Figure 1.

Monitoring presynaptic Ca²⁺ influx with synGCaMP6f. A, Axonal branches and putative presynaptic boutons in a hippocampal culture transfected with synGCaMP6f (green) during a stimulation with 10 AP. ROIs were drawn around synaptic boutons (circles, magenta, some are indicated by arrowheads) for evaluation of presynaptic Ca²⁺ transients. Asterisk, nontransfected neuron. Scale bar, 20 μm.
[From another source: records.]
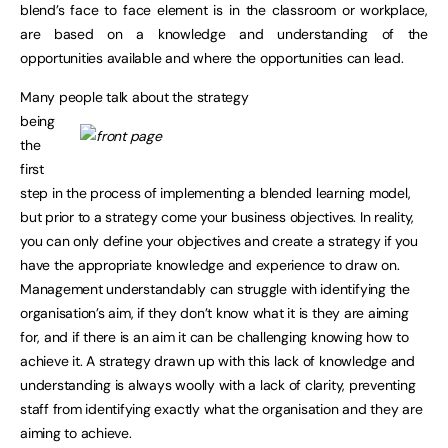
blend’s face to face element is in the classroom or workplace,
are based on a knowledge and understanding of the
opportunities available and where the opportunities can lead.
Many people talk about the strategy
being
the
first
step in the process of implementing a blended learning model,
but prior to a strategy come your business objectives. In reality,
you can only define your objectives and create a strategy if you
have the appropriate knowledge and experience to draw on.
Management understandably can struggle with identifying the
organisation’s aim, if they don’t know what it is they are aiming
for, and if there is an aim it can be challenging knowing how to
achieve it. A strategy drawn up with this lack of knowledge and
understanding is always woolly with a lack of clarity, preventing
staff from identifying exactly what the organisation and they are
aiming to achieve.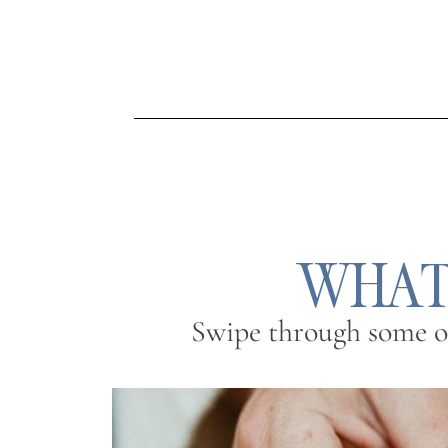
WHAT’
Swipe through some of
B, Exemplary experiment of fluorescence changes to stimulation by a single action potential (1 AP; arrow indicates stimulation) in a recording from WT neurons transfected with synGCaMP6f; recordings of individual ROIs (gray lines), and averaged response (red line). C, Exemplary fluorescence changes as in B to stimulation by a train of 3 AP (averaged response, orange). D, Exemplary fluorescence changes as in B to stimulation by a train of 10 AP (averaged response, black). E, Maxima of all ROIs from WT neurons corresponding to single synaptic boutons (n = 887 from 35 independent experiments; scatter diagram, gray dots). Overlaid box plots represent median and 25–75% percentiles; bar diagrams show average of ROI maxima (mean ± SEM), colors as in B–D). Note that the mean of ROI maxima is not identical to the maximum of averaged traces due to noise of individual ROI traces and different time points of maxima. F, Traces of Ca²⁺ fluorescence changes determined by transfected synGCaMP6f from WT neurons averaged across 887 boutons (35 experiments) in response to 1 (red), 3 (yellow), and 10 (black) APs (arrow: start of stimulation train). Inset, The initial response to single AP on an enlarged time scale, gray bar indicates peak amplitude. The recording frequency (100 Hz) is adequate for determination of the peak of the synGCaMP6f fluorescence signal. G, Fluorescence changes of boutons as in F from neurons lacking αNrxns (TKO, n = 750/28).